Luxury Leather’s Dirty Secret: Why Traceability Can No Longer Be Optional

Between 2020 and 2023, over 14,700 tonnes of leather travelled from Pará, Brazil to Italy. At the centre of this trade is Durlicouros, Pará’s largest exporter of leather to Europe, supplied by the meat giant Frigol. Nearly a quarter of this leather ended up with just two Italian tanneries, facilities that supply some of the most recognisable names in global luxury fashion, including Coach.

On paper, this supply chain appears “responsible.” Durlicouros and the Italian tanneries are certified by the Leather Working Group (LWG), the world’s most prominent leather sustainability certification body. But a recent Earthsight investigation exposes a critical flaw: LWG certification does not require traceability back to cattle ranches. This gap allows environmental destruction and human rights abuses at the ranching level—often linked to deforestation in the Amazon- to remain invisible, yet embedded within “certified” leather.

This is no longer just an ethical concern; it is a legal one. New regulations such as the EU Deforestation Regulation and the UK Environment Act aim to ban products linked to deforestation and illegal land use. However, these laws are under intense lobbying pressure from powerful industries, including leather, threatening to dilute or delay their impact. Earthsight’s findings make one thing clear: weakening these laws would only legitimise opaque supply chains and greenwashed certifications.

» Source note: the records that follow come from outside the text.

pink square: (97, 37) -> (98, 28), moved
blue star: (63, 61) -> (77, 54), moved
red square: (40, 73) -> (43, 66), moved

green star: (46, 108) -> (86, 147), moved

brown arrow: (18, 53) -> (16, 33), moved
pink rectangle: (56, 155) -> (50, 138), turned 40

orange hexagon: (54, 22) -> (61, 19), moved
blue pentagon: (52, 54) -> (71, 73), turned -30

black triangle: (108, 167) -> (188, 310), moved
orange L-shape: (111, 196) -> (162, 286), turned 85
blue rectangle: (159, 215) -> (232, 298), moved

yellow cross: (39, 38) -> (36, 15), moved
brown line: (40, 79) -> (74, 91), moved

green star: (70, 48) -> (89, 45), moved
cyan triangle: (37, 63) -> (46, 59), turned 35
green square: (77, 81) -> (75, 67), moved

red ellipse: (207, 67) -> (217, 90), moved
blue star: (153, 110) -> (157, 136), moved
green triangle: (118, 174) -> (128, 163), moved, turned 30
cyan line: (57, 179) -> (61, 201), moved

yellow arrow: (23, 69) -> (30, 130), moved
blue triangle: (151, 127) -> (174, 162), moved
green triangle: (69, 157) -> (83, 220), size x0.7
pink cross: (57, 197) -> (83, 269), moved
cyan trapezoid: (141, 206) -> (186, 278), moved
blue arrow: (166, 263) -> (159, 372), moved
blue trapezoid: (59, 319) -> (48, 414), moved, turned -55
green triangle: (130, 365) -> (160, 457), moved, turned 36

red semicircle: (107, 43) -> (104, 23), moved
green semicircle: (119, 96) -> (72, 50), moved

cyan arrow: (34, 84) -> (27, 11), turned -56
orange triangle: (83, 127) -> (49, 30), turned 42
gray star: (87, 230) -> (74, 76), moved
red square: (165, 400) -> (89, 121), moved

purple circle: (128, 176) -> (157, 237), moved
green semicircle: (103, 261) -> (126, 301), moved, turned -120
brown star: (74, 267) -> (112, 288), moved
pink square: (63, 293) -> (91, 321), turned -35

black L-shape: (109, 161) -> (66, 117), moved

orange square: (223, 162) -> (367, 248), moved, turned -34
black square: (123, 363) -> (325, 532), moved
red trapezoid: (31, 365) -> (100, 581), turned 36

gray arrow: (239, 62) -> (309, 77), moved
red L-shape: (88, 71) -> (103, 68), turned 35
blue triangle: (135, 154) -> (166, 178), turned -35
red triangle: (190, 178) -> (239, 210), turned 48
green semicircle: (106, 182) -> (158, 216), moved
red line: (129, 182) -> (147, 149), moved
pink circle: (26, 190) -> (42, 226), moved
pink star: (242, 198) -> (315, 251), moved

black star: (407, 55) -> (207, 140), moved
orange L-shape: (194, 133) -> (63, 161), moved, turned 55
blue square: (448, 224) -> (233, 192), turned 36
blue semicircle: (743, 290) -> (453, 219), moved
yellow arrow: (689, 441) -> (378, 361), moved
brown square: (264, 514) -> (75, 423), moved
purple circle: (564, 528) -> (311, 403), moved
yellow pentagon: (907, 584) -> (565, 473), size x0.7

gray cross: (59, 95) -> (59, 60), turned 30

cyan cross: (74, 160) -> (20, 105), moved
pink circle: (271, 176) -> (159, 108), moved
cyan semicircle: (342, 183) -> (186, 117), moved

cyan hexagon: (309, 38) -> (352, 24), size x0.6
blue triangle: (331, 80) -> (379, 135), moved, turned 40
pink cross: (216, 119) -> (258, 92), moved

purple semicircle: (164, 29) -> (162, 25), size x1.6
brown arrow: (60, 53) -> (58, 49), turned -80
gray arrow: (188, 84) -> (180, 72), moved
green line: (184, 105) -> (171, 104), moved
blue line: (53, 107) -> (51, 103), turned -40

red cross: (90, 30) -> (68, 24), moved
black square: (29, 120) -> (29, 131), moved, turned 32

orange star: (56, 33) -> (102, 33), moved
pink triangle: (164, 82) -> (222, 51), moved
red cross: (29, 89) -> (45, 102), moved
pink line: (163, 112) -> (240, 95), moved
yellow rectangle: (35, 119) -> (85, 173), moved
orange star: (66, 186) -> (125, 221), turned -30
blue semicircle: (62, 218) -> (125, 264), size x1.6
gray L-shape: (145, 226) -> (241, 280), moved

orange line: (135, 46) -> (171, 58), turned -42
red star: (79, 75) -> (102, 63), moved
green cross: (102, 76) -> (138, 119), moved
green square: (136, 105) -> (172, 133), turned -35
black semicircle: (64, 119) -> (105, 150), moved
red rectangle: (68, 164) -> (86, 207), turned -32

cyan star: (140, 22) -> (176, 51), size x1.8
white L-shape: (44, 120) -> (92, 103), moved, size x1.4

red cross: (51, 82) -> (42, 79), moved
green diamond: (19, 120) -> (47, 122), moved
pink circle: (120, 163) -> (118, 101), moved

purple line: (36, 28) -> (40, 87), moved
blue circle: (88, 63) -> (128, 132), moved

For luxury brands, the warning is stark. Without robust, end-to-end traceability and strict sourcing policies, leather supply chains will continue to carry hidden environmental costs. The report calls on luxury goods companies to take responsibility—by ensuring their products are entirely free from deforestation-linked leather.

At Vyakti India, we believe the future of fashion lies in moving away from such extractive systems altogether. Plant-based alternatives aren’t just materials, they’re a conscious rejection of opacity, exploitation, and irreversible ecological loss. Because true luxury should never come at the cost of forests, communities, or the planet.